Discussion in 'Journalism topics only' started by Voodoo Chile, May 27, 2010.

  1. Voodoo Chile

    Voodoo Chile Member

    I received an email this week from a middle school athletic director who is also the varsity boys basketball coach at a high school I cover.
    He was sending me results from a regional middle school track meet, but there is a note with the email that says, "Oh, by the way, I won't be coaching basketball next season because I've been fired."
    I call him back to talk more about his firing, but he refuses to comment for the record, even to confirm his firing, because he has served many years with the school district and does not want to jeopardize his teaching and/or AD job.
    I call the principal, but he refuses comment. I call a school board member, but the termination has not yet been placed on the board's agenda, so essentially I have no official verification that he's been fired as a coach.
    Meanwhile, a coach at a rival school, in the same school district, told me who the new coach will be, but he also will not say anything for publication. The purported new coach declined to comment on whether he is leaving his current coaching job.
    It's cool that all of these people like and trust me enough to tell me things privately, but it sucks that I know all this stuff and can't get any official attribution.
    Our paper has a policy against using unnamed sources except in cases where we lay our facts out to the editor in charge and he gives approval, but in this case my editor tells me to wait until something becomes official or until I can convince someone to comment.
    I guess I just have to wait it out, but is there an avenue to take that I haven't thought of yet?
     
  2. HanSenSE

    HanSenSE Well-Known Member

    With the number of bureaucratic roadblocks, you may have to wait for the school board to approve the hiring (so a heads-up to the education reporter would help here ... assuming you have one that cover the school board!) or for the parents who like the coach to march on the school board and demand a reversal.

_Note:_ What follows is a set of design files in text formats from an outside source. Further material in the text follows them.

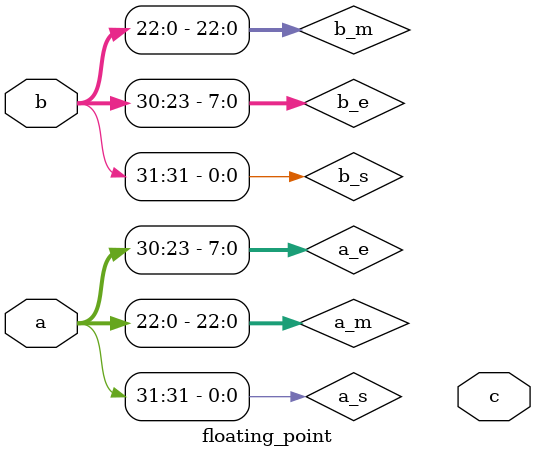
<source format=v>
module floating_point (
    input [31:0] a,
    input [31:0] b,
    output reg [31:0] c
);
    wire a_s, b_s, c_s;
    wire [7:0] a_e, b_e, c_e;
    wire [22:0] a_m, b_m, c_m;

    assign a_s = a[31];
    assign b_s = b[31];
    assign a_e = a[30:23];
    assign b_e = b[30:23]; 
    assign a_m = a[22:0];
    assign b_m = b[22:0];
    
    

endmodule
</source>
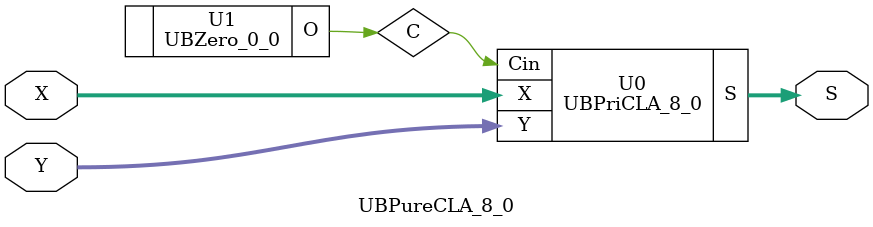
<source format=v>
/*----------------------------------------------------------------------------
  Copyright (c) 2021 Homma laboratory. All rights reserved.

  Top module: UBCLA_8_0_6_0

  Operand-1 length: 9
  Operand-2 length: 7
  Two-operand addition algorithm: Carry look-ahead adder
----------------------------------------------------------------------------*/

module UB1DCON_0(O, I);
  output O;
  input I;
  assign O = I;
endmodule

module UB1DCON_1(O, I);
  output O;
  input I;
  assign O = I;
endmodule

module UB1DCON_2(O, I);
  output O;
  input I;
  assign O = I;
endmodule

module UB1DCON_3(O, I);
  output O;
  input I;
  assign O = I;
endmodule

module UB1DCON_4(O, I);
  output O;
  input I;
  assign O = I;
endmodule

module UB1DCON_5(O, I);
  output O;
  input I;
  assign O = I;
endmodule

module UB1DCON_6(O, I);
  output O;
  input I;
  assign O = I;
endmodule

module UBZero_8_7(O);
  output [8:7] O;
  assign O[7] = 0;
  assign O[8] = 0;
endmodule

module GPGenerator(Go, Po, A, B);
  output Go;
  output Po;
  input A;
  input B;
  assign Go = A & B;
  assign Po = A ^ B;
endmodule

module CLAUnit_9(C, G, P, Cin);
  output [9:1] C;
  input Cin;
  input [8:0] G;
  input [8:0] P;
  assign C[1] = G[0] | ( P[0] & Cin );
  assign C[2] = G[1] | ( P[1] & G[0] ) | ( P[1] & P[0] & Cin );
  assign C[3] = G[2] | ( P[2] & G[1] ) | ( P[2] & P[1] & G[0] ) | ( P[2] & P[1] & P[0] & Cin );
  assign C[4] = G[3] | ( P[3] & G[2] ) | ( P[3] & P[2] & G[1] ) | ( P[3] & P[2] & P[1] & G[0] ) | ( P[3] & P[2] & P[1] & P[0] & Cin );
  assign C[5] = G[4] | ( P[4] & G[3] ) | ( P[4] & P[3] & G[2] ) | ( P[4] & P[3] & P[2] & G[1] ) | ( P[4] & P[3] & P[2] & P[1] & G[0] ) | ( P[4] & P[3] & P[2] & P[1] & P[0] & Cin );
  assign C[6] = G[5] | ( P[5] & G[4] ) | ( P[5] & P[4] & G[3] ) | ( P[5] & P[4] & P[3] & G[2] ) | ( P[5] & P[4] & P[3] & P[2] & G[1] ) | ( P[5] & P[4] & P[3] & P[2] & P[1] & G[0] ) | ( P[5] & P[4] & P[3]
 & P[2] & P[1] & P[0] & Cin );
  assign C[7] = G[6] | ( P[6] & G[5] ) | ( P[6] & P[5] & G[4] ) | ( P[6] & P[5] & P[4] & G[3] ) | ( P[6] & P[5] & P[4] & P[3] & G[2] ) | ( P[6] & P[5] & P[4] & P[3] & P[2] & G[1] ) | ( P[6] & P[5] & P[4]
 & P[3] & P[2] & P[1] & G[0] ) | ( P[6] & P[5] & P[4] & P[3] & P[2] & P[1] & P[0] & Cin );
  assign C[8] = G[7] | ( P[7] & G[6] ) | ( P[7] & P[6] & G[5] ) | ( P[7] & P[6] & P[5] & G[4] ) | ( P[7] & P[6] & P[5] & P[4] & G[3] ) | ( P[7] & P[6] & P[5] & P[4] & P[3] & G[2] ) | ( P[7] & P[6] & P[5]
 & P[4] & P[3] & P[2] & G[1] ) | ( P[7] & P[6] & P[5] & P[4] & P[3] & P[2] & P[1] & G[0] ) | ( P[7] & P[6] & P[5] & P[4] & P[3] & P[2] & P[1] & P[0] & Cin );
  assign C[9] = G[8] | ( P[8] & G[7] ) | ( P[8] & P[7] & G[6] ) | ( P[8] & P[7] & P[6] & G[5] ) | ( P[8] & P[7] & P[6] & P[5] & G[4] ) | ( P[8] & P[7] & P[6] & P[5] & P[4] & G[3] ) | ( P[8] & P[7] & P[6]
 & P[5] & P[4] & P[3] & G[2] ) | ( P[8] & P[7] & P[6] & P[5] & P[4] & P[3] & P[2] & G[1] ) | ( P[8] & P[7] & P[6] & P[5] & P[4] & P[3] & P[2] & P[1] & G[0] ) | ( P[8] & P[7] & P[6] & P[5] & P[4] & P[3]
 & P[2] & P[1] & P[0] & Cin );
endmodule

module UBPriCLA_8_0(S, X, Y, Cin);
  output [9:0] S;
  input Cin;
  input [8:0] X;
  input [8:0] Y;
  wire [9:1] C;
  wire [8:0] G;
  wire [8:0] P;
  assign S[0] = Cin ^ P[0];
  assign S[1] = C[1] ^ P[1];
  assign S[2] = C[2] ^ P[2];
  assign S[3] = C[3] ^ P[3];
  assign S[4] = C[4] ^ P[4];
  assign S[5] = C[5] ^ P[5];
  assign S[6] = C[6] ^ P[6];
  assign S[7] = C[7] ^ P[7];
  assign S[8] = C[8] ^ P[8];
  assign S[9] = C[9];
  GPGenerator U0 (G[0], P[0], X[0], Y[0]);
  GPGenerator U1 (G[1], P[1], X[1], Y[1]);
  GPGenerator U2 (G[2], P[2], X[2], Y[2]);
  GPGenerator U3 (G[3], P[3], X[3], Y[3]);
  GPGenerator U4 (G[4], P[4], X[4], Y[4]);
  GPGenerator U5 (G[5], P[5], X[5], Y[5]);
  GPGenerator U6 (G[6], P[6], X[6], Y[6]);
  GPGenerator U7 (G[7], P[7], X[7], Y[7]);
  GPGenerator U8 (G[8], P[8], X[8], Y[8]);
  CLAUnit_9 U9 (C, G, P, Cin);
endmodule

module UBZero_0_0(O);
  output [0:0] O;
  assign O[0] = 0;
endmodule

module UBCLA_8_0_6_0 (S, X, Y);
  output [9:0] S;
  input [8:0] X;
  input [6:0] Y;
  wire [8:0] Z;
  UBExtender_6_0_8_000 U0 (Z[8:0], Y[6:0]);
  UBPureCLA_8_0 U1 (S[9:0], X[8:0], Z[8:0]);
endmodule

module UBCON_6_0 (O, I);
  output [6:0] O;
  input [6:0] I;
  UB1DCON_0 U0 (O[0], I[0]);
  UB1DCON_1 U1 (O[1], I[1]);
  UB1DCON_2 U2 (O[2], I[2]);
  UB1DCON_3 U3 (O[3], I[3]);
  UB1DCON_4 U4 (O[4], I[4]);
  UB1DCON_5 U5 (O[5], I[5]);
  UB1DCON_6 U6 (O[6], I[6]);
endmodule

module UBExtender_6_0_8_000 (O, I);
  output [8:0] O;
  input [6:0] I;
  UBCON_6_0 U0 (O[6:0], I[6:0]);
  UBZero_8_7 U1 (O[8:7]);
endmodule

module UBPureCLA_8_0 (S, X, Y);
  output [9:0] S;
  input [8:0] X;
  input [8:0] Y;
  wire C;
  UBPriCLA_8_0 U0 (S, X, Y, C);
  UBZero_0_0 U1 (C);
endmodule


</source>
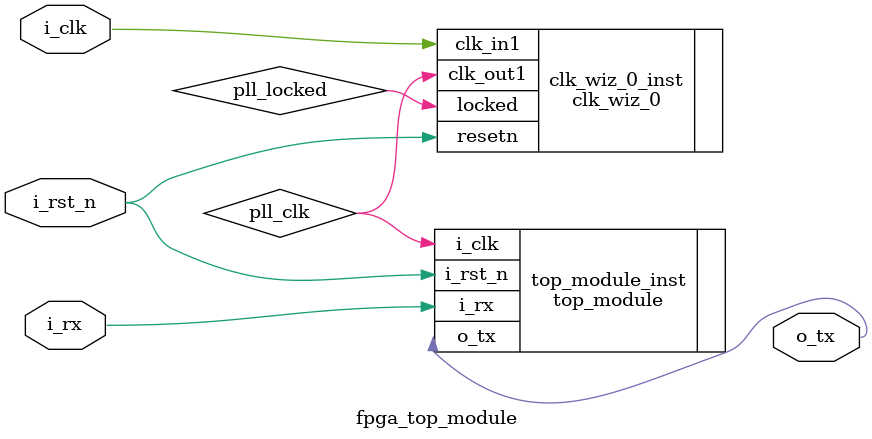
<source format=sv>

`default_nettype none

module fpga_top_module 
  (
    input wire i_clk,
    input wire i_rst_n,
    input wire i_rx,
    output wire o_tx
  );

  logic pll_clk, pll_locked;

  clk_wiz_0 clk_wiz_0_inst (
      .clk_in1  (i_clk),
      .resetn   (i_rst_n),
      .clk_out1 (pll_clk),
      .locked   (pll_locked)
  );

  top_module #( .CLK_FREQ ( 100_000_000 ),
                .BAUD_RATE( 19_200 ) )
  top_module_inst (
      .i_clk    (pll_clk),
      .i_rst_n  (i_rst_n),
      .i_rx     (i_rx),
      .o_tx     (o_tx)
  );

endmodule
</source>
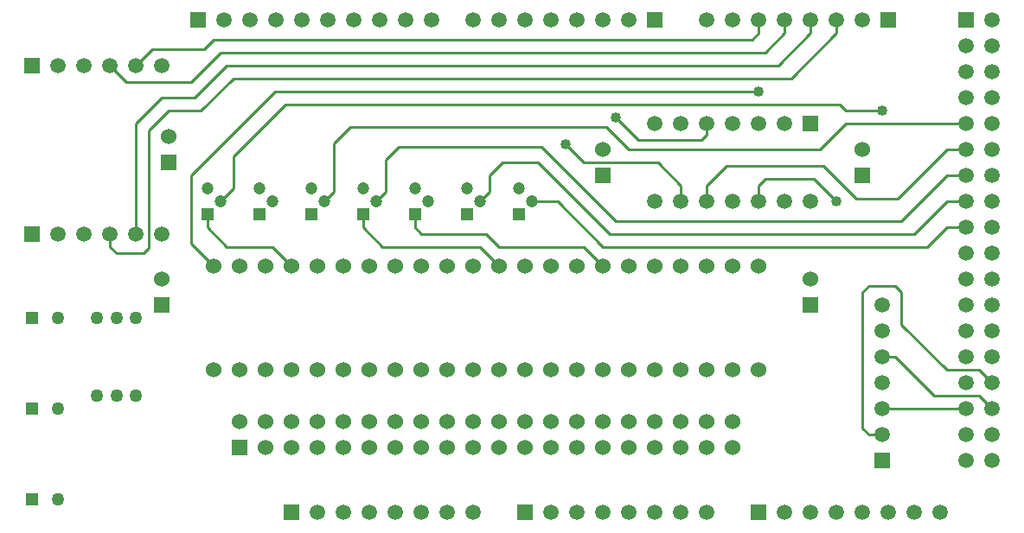
<source format=gbl>
G04 DipTrace 4.3.0.2*
G04 4 - Bottom.gbr*
%MOIN*%
G04 #@! TF.FileFunction,Copper,L4,Bot*
G04 #@! TF.Part,Single*
G04 #@! TA.AperFunction,Conductor*
%ADD10C,0.01*%
G04 #@! TA.AperFunction,ComponentPad*
%ADD17C,0.06*%
%ADD18R,0.06X0.06*%
%ADD19C,0.05*%
%ADD20R,0.05X0.05*%
%ADD21R,0.059055X0.059055*%
%ADD23C,0.059055*%
%ADD24R,0.047244X0.047244*%
%ADD26C,0.047244*%
%ADD27C,0.06*%
%ADD28C,0.05*%
G04 #@! TA.AperFunction,ViaPad*
%ADD29C,0.04*%
%FSLAX26Y26*%
G04*
G70*
G90*
G75*
G01*
G04 Bottom*
%LPD*%
X3700000Y1600000D2*
D10*
X3237500D1*
X3137500Y1500000D1*
X2400000D1*
X2312500Y1587500D1*
X1325000D1*
X1262500Y1525000D1*
Y1337500D1*
X1225000Y1300000D1*
X3375000Y1650000D2*
X3237500D1*
X3212500Y1675000D1*
X1075000D1*
X875000Y1475000D1*
Y1350000D1*
X825000Y1300000D1*
X3700000Y1500000D2*
X3625000D1*
X3437500Y1312500D1*
X3275000D1*
X3150000Y1437500D1*
X2775000D1*
X2700000Y1362500D1*
Y1300000D1*
X3700000Y1400000D2*
X3625000D1*
X3450000Y1225000D1*
X2350000D1*
X2062500Y1512500D1*
X1512500D1*
X1462500Y1462500D1*
Y1337500D1*
X1425000Y1300000D1*
X3700000D2*
X3625000D1*
X3500000Y1175000D1*
X2325000D1*
X2050000Y1450000D1*
X1912500D1*
X1862500Y1400000D1*
Y1337500D1*
X1825000Y1300000D1*
X3700000Y1200000D2*
X3625000D1*
X3550000Y1125000D1*
X2300000D1*
X2125000Y1300000D1*
X2025000D1*
X3200000D2*
X3112500Y1387500D1*
X2925000D1*
X2900000Y1362500D1*
Y1300000D1*
X3375000Y400000D2*
X3325000D1*
X3300000Y425000D1*
Y950000D1*
X3325000Y975000D1*
X3425000D1*
X3450000Y950000D1*
Y825000D1*
X3625000Y650000D1*
X3750000D1*
X3800000Y600000D1*
X3375000Y500000D2*
X3700000D1*
X3375000Y700000D2*
X3425000D1*
X3575000Y550000D1*
X3750000D1*
X3800000Y500000D1*
X400000Y1175000D2*
Y1125000D1*
X425000Y1100000D1*
X528787D1*
X550000Y1121213D1*
Y1575000D1*
X625000Y1650000D1*
X750000D1*
X875000Y1775000D1*
X3025000D1*
X3200000Y1950000D1*
Y2000000D1*
X400000Y1825000D2*
X462500Y1762500D1*
X712500D1*
X825000Y1875000D1*
X2925000D1*
X3000000Y1950000D1*
Y2000000D1*
X1900000Y1050000D2*
X1825000Y1125000D1*
X1450000D1*
X1375000Y1200000D1*
Y1250000D1*
X2600000Y1300000D2*
Y1362500D1*
X2512500Y1450000D1*
X2225000D1*
X2155083Y1519917D1*
X775000Y1250000D2*
Y1200000D1*
X850000Y1125000D1*
X1025000D1*
X1100000Y1050000D1*
X2350000Y1625000D2*
X2437500Y1537500D1*
X2678787D1*
X2700000Y1558713D1*
Y1600000D1*
X800000Y1050000D2*
X712500Y1137500D1*
Y1400000D1*
X1037500Y1725000D1*
X2900000D1*
X1575000Y1250000D2*
Y1200000D1*
X1600000Y1175000D1*
X1850000D1*
X1900000Y1125000D1*
X2225000D1*
X2300000Y1050000D1*
X500000Y1175000D2*
Y1600000D1*
X600000Y1700000D1*
X725000D1*
X850000Y1825000D1*
X2975000D1*
X3100000Y1950000D1*
Y2000000D1*
X500000Y1825000D2*
X562500Y1887500D1*
X762500D1*
X800000Y1925000D1*
X2875000D1*
X2900000Y1950000D1*
Y2000000D1*
D29*
X3375000Y1650000D3*
X3200000Y1300000D3*
X2155083Y1519917D3*
X2350000Y1625000D3*
X2900000Y1725000D3*
D17*
X3300000Y1500000D3*
D18*
Y1400000D3*
D17*
X2300000Y1500000D3*
D18*
Y1400000D3*
D17*
X625000Y1550000D3*
D18*
Y1450000D3*
X600000Y900000D3*
D17*
Y1000000D3*
D18*
X3100000Y900000D3*
D17*
Y1000000D3*
D19*
X200000Y150000D3*
D20*
X100000D3*
D19*
X200000Y500000D3*
D20*
X100000D3*
D19*
X200000Y850000D3*
D20*
X100000D3*
D17*
X2800000Y350000D3*
X2700000D3*
X2600000D3*
X2500000D3*
X2400000D3*
X2300000D3*
X2200000D3*
X2100000D3*
X2000000D3*
X1900000D3*
X1800000D3*
X1700000D3*
X1600000D3*
X1500000D3*
X1400000D3*
X1300000D3*
X1200000D3*
X1100000D3*
X1000000D3*
D18*
X900000D3*
D17*
Y450000D3*
X1000000D3*
X1100000D3*
X1200000D3*
X1300000D3*
X1400000D3*
X1500000D3*
X1600000D3*
X1700000D3*
X1800000D3*
X1900000D3*
X2000000D3*
X2100000D3*
X2200000D3*
X2300000D3*
X2400000D3*
X2500000D3*
X2600000D3*
X2700000D3*
X2800000D3*
D21*
X2000000Y100000D3*
D23*
X2100000D3*
X2200000D3*
X2300000D3*
X2400000D3*
X2500000D3*
X2600000D3*
X2700000D3*
D21*
X1100000D3*
D23*
X1200000D3*
X1300000D3*
X1400000D3*
X1500000D3*
X1600000D3*
X1700000D3*
X1800000D3*
D21*
X2500000Y2000000D3*
D23*
X2400000D3*
X2300000D3*
X2200000D3*
X2100000D3*
X2000000D3*
X1900000D3*
X1800000D3*
D21*
X740000D3*
D23*
X840000D3*
X940000D3*
X1040000D3*
X1140000D3*
X1240000D3*
X1340000D3*
X1440000D3*
X1540000D3*
X1640000D3*
D21*
X2900000Y100000D3*
D23*
X3000000D3*
X3100000D3*
X3200000D3*
X3300000D3*
X3400000D3*
X3500000D3*
X3600000D3*
D21*
X3400000Y2000000D3*
D23*
X3300000D3*
X3200000D3*
X3100000D3*
X3000000D3*
X2900000D3*
X2800000D3*
X2700000D3*
D21*
X3700000D3*
D23*
X3800000D3*
X3700000Y1900000D3*
X3800000D3*
X3700000Y1800000D3*
X3800000D3*
X3700000Y1700000D3*
X3800000D3*
X3700000Y1600000D3*
X3800000D3*
X3700000Y1500000D3*
X3800000D3*
X3700000Y1400000D3*
X3800000D3*
X3700000Y1300000D3*
X3800000D3*
X3700000Y1200000D3*
X3800000D3*
X3700000Y1100000D3*
X3800000D3*
X3700000Y1000000D3*
X3800000D3*
X3700000Y900000D3*
X3800000D3*
X3700000Y800000D3*
X3800000D3*
X3700000Y700000D3*
X3800000D3*
X3700000Y600000D3*
X3800000D3*
X3700000Y500000D3*
X3800000D3*
X3700000Y400000D3*
X3800000D3*
X3700000Y300000D3*
X3800000D3*
D21*
X100000Y1175000D3*
D23*
X200000D3*
X300000D3*
X400000D3*
X500000D3*
X600000D3*
D21*
X100000Y1825000D3*
D23*
X200000D3*
X300000D3*
X400000D3*
X500000D3*
X600000D3*
D21*
X3375000Y300000D3*
D23*
Y400000D3*
Y500000D3*
Y600000D3*
Y700000D3*
Y800000D3*
Y900000D3*
D24*
X1775000Y1250000D3*
D26*
X1825000Y1300000D3*
X1775000Y1350000D3*
D24*
X1975000Y1250000D3*
D26*
X2025000Y1300000D3*
X1975000Y1350000D3*
D24*
X1575000Y1250000D3*
D26*
X1625000Y1300000D3*
X1575000Y1350000D3*
D24*
X1175000Y1250000D3*
D26*
X1225000Y1300000D3*
X1175000Y1350000D3*
D24*
X1375000Y1250000D3*
D26*
X1425000Y1300000D3*
X1375000Y1350000D3*
D24*
X975000Y1250000D3*
D26*
X1025000Y1300000D3*
X975000Y1350000D3*
D24*
X775000Y1250000D3*
D26*
X825000Y1300000D3*
X775000Y1350000D3*
D17*
X2900000Y1050000D3*
D27*
Y650000D3*
D17*
X2800000Y1050000D3*
D27*
Y650000D3*
D17*
X2600000Y1050000D3*
D27*
Y650000D3*
D17*
X2700000Y1050000D3*
D27*
Y650000D3*
D17*
X2500000Y1050000D3*
D27*
Y650000D3*
D17*
X2400000Y1050000D3*
D27*
Y650000D3*
D17*
X2200000Y1050000D3*
D27*
Y650000D3*
D17*
X2300000Y1050000D3*
D27*
Y650000D3*
D17*
X2100000Y1050000D3*
D27*
Y650000D3*
D17*
X1800000Y1050000D3*
D27*
Y650000D3*
D17*
X1900000Y1050000D3*
D27*
Y650000D3*
D17*
X1700000Y1050000D3*
D27*
Y650000D3*
D17*
X1600000Y1050000D3*
D27*
Y650000D3*
D17*
X1400000Y1050000D3*
D27*
Y650000D3*
D17*
X1500000Y1050000D3*
D27*
Y650000D3*
D17*
X1300000Y1050000D3*
D27*
Y650000D3*
D17*
X1200000Y1050000D3*
D27*
Y650000D3*
D17*
X1000000Y1050000D3*
D27*
Y650000D3*
D17*
X1100000Y1050000D3*
D27*
Y650000D3*
D17*
X900000Y1050000D3*
D27*
Y650000D3*
D17*
X800000Y1050000D3*
D27*
Y650000D3*
D17*
X2000000Y1050000D3*
D27*
Y650000D3*
D19*
X500000Y850000D3*
D28*
Y550000D3*
D19*
X425000Y850000D3*
D28*
Y550000D3*
D19*
X350000Y850000D3*
D28*
Y550000D3*
D21*
X3100000Y1600000D3*
D23*
X3000000D3*
X2900000D3*
X2800000D3*
X2700000D3*
X2600000D3*
X2500000D3*
Y1300000D3*
X2600000D3*
X2700000D3*
X2800000D3*
X2900000D3*
X3000000D3*
X3100000D3*
M02*

</source>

    Been there, done that, go the t-shirt with way too many corporate logos on it ... not fun. But sometimes it's all you can do.
     
  3. reformedhack

    reformedhack Well-Known Member

    Seems to me that the coach already confirmed it for you by sending you an e-mail that says, "I've been fired." He didn't go off the record until you called to follow up. Technically speaking, you have enough to write a story from that alone, if you think it's worth burning a bridge or two. Of course, it wouldn't be the strongest story, but it *would* be a story, with additional details likely to unfold in subsequent days. Plus, you would have a scoop.

    Still, the only practical thing you can do is keep working your contacts until you can get someone to say something. It's the essence of reporting.
     
  4. SixToe

    SixToe Well-Known Member

    I'd use the line in the email from the coach and force the issue. All of the "official" bullshit is just that.
     
  5. SF_Express

    SF_Express Active Member

    I guess I should be old-school on this and say "two sources, yada yada yada" but to me you report that a school source said the guy has been fired.
     
  6. HanSenSE

    HanSenSE Well-Known Member

    Another option: Does the opening need to be posted through the district office? I've had people tip me off about coaching openings while they were looking for a job.
     
  7. Dude, the minute that he wrote the email to you that's confirmation. Emails, text messages, all of those are considered on the record. You can go with the story, put some background, state that school officials have refused to comment, get someone else to comment on who the next coach will be since its word on the street.

    Go with it.
     
  8. huntsie

    huntsie Active Member

    Absolutely. It's written correspondence. Why would he write it if he didn't want you to report it? After the initial story is written, you won't have any trouble getting comment.